[Extracted records]:
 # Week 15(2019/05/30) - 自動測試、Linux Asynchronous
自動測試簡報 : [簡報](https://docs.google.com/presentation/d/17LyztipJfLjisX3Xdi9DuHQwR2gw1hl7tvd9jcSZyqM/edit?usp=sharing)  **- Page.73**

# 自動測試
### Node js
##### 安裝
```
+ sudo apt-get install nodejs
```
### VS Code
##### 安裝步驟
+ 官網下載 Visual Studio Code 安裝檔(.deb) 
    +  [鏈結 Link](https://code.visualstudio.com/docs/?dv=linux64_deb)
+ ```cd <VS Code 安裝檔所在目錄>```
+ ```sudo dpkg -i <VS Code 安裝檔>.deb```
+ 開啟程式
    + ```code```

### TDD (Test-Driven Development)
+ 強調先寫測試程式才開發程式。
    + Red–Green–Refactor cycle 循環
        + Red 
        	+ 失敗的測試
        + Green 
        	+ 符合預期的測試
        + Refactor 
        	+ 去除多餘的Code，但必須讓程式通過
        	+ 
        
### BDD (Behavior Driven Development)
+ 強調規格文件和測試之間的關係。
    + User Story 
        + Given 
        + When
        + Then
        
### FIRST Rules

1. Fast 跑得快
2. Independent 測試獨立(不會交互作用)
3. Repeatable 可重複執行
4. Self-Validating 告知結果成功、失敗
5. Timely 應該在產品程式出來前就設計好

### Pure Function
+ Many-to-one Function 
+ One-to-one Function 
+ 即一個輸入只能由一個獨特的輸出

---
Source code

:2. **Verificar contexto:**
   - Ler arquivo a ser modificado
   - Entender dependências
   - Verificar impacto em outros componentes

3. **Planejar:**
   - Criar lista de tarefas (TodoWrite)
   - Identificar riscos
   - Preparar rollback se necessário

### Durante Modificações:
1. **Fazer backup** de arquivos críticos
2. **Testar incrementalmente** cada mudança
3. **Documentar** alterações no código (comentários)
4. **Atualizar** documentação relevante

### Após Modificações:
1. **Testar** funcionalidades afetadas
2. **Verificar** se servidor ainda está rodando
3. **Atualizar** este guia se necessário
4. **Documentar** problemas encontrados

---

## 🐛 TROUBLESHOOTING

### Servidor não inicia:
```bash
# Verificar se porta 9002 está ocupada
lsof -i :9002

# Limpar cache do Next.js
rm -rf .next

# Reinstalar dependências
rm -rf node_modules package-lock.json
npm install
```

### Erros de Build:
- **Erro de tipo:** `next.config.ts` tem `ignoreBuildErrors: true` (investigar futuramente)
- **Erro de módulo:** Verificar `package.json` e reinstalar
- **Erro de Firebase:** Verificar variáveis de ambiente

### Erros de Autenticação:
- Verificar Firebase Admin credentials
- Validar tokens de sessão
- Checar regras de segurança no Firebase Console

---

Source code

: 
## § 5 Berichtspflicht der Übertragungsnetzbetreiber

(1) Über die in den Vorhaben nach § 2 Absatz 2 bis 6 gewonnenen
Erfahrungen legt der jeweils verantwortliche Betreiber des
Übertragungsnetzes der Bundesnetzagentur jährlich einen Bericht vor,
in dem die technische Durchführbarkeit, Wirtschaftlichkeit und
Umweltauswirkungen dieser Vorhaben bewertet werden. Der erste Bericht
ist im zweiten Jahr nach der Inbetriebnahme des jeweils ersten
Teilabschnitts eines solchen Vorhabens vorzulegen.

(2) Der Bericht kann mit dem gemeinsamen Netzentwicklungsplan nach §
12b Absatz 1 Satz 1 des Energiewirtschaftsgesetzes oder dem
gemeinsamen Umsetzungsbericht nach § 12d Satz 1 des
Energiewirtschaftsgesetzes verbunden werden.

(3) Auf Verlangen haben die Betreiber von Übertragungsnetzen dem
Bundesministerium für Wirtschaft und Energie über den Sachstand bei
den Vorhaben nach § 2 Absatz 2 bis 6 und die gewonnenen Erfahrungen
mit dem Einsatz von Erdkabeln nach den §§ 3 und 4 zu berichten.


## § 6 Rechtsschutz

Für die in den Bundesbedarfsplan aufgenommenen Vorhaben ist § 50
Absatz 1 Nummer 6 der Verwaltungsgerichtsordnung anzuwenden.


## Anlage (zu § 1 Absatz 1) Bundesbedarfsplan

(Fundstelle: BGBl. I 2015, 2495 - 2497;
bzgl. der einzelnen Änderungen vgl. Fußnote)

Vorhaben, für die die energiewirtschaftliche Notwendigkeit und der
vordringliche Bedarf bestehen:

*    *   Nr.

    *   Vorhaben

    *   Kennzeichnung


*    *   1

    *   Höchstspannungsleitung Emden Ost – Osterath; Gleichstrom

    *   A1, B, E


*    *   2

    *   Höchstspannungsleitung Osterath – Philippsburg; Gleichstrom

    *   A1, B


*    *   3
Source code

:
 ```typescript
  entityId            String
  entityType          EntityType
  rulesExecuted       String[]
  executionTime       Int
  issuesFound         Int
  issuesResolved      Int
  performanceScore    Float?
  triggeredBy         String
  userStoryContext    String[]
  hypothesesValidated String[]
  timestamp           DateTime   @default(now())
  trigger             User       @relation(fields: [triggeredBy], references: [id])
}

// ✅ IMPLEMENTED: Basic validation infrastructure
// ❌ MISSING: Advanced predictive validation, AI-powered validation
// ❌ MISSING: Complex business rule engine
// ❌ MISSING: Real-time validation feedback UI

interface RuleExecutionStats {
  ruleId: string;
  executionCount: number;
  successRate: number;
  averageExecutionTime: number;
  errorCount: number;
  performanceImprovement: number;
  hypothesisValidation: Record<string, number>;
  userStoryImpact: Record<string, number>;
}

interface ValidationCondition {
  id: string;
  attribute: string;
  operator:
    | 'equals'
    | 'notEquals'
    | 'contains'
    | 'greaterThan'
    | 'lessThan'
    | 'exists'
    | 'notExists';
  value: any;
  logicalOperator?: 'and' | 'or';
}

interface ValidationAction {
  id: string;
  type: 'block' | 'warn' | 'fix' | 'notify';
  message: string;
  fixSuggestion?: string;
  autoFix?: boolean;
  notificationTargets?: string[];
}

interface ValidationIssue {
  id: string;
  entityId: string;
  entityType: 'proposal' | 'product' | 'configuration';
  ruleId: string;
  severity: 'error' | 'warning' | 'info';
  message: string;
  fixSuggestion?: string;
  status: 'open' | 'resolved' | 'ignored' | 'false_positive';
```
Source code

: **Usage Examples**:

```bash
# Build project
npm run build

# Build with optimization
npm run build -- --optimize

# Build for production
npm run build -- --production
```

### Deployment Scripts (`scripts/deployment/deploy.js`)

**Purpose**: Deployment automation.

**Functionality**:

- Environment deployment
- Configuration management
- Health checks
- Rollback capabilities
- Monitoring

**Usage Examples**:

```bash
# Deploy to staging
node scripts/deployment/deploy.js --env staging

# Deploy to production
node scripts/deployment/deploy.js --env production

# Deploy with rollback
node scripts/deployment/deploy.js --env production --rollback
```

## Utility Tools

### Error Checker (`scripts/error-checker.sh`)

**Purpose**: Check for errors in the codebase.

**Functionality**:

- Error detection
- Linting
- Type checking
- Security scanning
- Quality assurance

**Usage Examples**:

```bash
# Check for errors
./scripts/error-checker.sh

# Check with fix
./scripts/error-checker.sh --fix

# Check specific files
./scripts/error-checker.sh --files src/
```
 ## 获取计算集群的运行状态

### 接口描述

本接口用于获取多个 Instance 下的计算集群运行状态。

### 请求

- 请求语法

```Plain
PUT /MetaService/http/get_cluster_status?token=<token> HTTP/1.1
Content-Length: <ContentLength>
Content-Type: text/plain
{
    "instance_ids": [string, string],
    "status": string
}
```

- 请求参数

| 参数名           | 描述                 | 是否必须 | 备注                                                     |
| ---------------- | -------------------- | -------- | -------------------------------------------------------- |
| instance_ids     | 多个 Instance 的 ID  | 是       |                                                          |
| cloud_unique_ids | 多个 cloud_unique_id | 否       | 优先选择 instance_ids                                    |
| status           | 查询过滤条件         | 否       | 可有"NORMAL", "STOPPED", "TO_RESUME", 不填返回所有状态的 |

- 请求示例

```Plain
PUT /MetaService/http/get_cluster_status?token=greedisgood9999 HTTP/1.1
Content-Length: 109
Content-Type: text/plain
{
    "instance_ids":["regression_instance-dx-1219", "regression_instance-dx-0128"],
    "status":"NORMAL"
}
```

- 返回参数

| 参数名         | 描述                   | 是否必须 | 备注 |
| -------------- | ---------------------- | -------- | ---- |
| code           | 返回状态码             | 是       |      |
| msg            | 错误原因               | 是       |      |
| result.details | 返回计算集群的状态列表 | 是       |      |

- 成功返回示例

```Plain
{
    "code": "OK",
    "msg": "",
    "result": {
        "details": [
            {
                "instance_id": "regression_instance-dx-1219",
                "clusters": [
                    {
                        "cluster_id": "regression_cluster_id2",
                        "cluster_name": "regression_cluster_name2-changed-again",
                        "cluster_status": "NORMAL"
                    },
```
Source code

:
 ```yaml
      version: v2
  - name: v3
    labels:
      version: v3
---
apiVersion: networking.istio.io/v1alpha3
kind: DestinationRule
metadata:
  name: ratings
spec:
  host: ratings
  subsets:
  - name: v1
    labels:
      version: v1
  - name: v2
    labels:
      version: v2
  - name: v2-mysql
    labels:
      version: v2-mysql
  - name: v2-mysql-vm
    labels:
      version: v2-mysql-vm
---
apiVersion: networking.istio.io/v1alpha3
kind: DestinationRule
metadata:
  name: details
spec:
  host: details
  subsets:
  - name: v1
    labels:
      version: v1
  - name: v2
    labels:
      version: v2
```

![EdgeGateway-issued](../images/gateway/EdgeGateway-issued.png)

[Task statement]: Go through the material above and output exactly the lines from the one containing "- Identificar riscos" through the one containing "3. **Documentar** alterações".

[Result]:
   - Identificar riscos
   - Preparar rollback se necessário

### Durante Modificações:
1. **Fazer backup** de arquivos críticos
2. **Testar incrementalmente** cada mudança
3. **Documentar** alterações no código (comentários)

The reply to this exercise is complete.